#### Exercise requirements:
Copy the material below line by line and change nothing.

#### Data excerpts:
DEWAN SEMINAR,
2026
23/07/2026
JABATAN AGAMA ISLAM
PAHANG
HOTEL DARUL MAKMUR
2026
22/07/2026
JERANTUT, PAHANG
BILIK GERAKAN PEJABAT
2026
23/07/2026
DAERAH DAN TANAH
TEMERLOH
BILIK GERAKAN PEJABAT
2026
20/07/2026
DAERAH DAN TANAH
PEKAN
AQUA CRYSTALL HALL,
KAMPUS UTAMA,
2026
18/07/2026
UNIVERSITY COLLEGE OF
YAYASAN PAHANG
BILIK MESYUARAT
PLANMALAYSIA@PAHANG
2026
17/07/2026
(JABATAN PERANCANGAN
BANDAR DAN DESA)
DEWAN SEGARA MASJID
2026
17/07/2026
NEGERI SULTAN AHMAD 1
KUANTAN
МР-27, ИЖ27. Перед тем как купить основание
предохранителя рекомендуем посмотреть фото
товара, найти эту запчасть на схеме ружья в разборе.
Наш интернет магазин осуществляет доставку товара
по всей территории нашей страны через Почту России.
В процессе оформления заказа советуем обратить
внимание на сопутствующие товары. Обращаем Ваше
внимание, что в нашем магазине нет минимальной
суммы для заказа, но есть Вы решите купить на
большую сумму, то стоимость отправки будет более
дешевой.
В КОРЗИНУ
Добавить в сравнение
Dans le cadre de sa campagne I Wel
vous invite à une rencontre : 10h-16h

#### Output of the exercise:
DEWAN SEMINAR,
2026
23/07/2026
JABATAN AGAMA ISLAM
PAHANG
HOTEL DARUL MAKMUR
2026
22/07/2026
JERANTUT, PAHANG
BILIK GERAKAN PEJABAT
2026
23/07/2026
DAERAH DAN TANAH
TEMERLOH
BILIK GERAKAN PEJABAT
2026
20/07/2026
DAERAH DAN TANAH
PEKAN
AQUA CRYSTALL HALL,
KAMPUS UTAMA,
2026
18/07/2026
UNIVERSITY COLLEGE OF
YAYASAN PAHANG
BILIK MESYUARAT
PLANMALAYSIA@PAHANG
2026
17/07/2026
(JABATAN PERANCANGAN
BANDAR DAN DESA)
DEWAN SEGARA MASJID
2026
17/07/2026
NEGERI SULTAN AHMAD 1
KUANTAN
МР-27, ИЖ27. Перед тем как купить основание
предохранителя рекомендуем посмотреть фото
товара, найти эту запчасть на схеме ружья в разборе.
Наш интернет магазин осуществляет доставку товара
по всей территории нашей страны через Почту России.
В процессе оформления заказа советуем обратить
внимание на сопутствующие товары. Обращаем Ваше
внимание, что в нашем магазине нет минимальной
суммы для заказа, но есть Вы решите купить на
большую сумму, то стоимость отправки будет более
дешевой.
В КОРЗИНУ
Добавить в сравнение
Dans le cadre de sa campagne I Wel
vous invite à une rencontre : 10h-16h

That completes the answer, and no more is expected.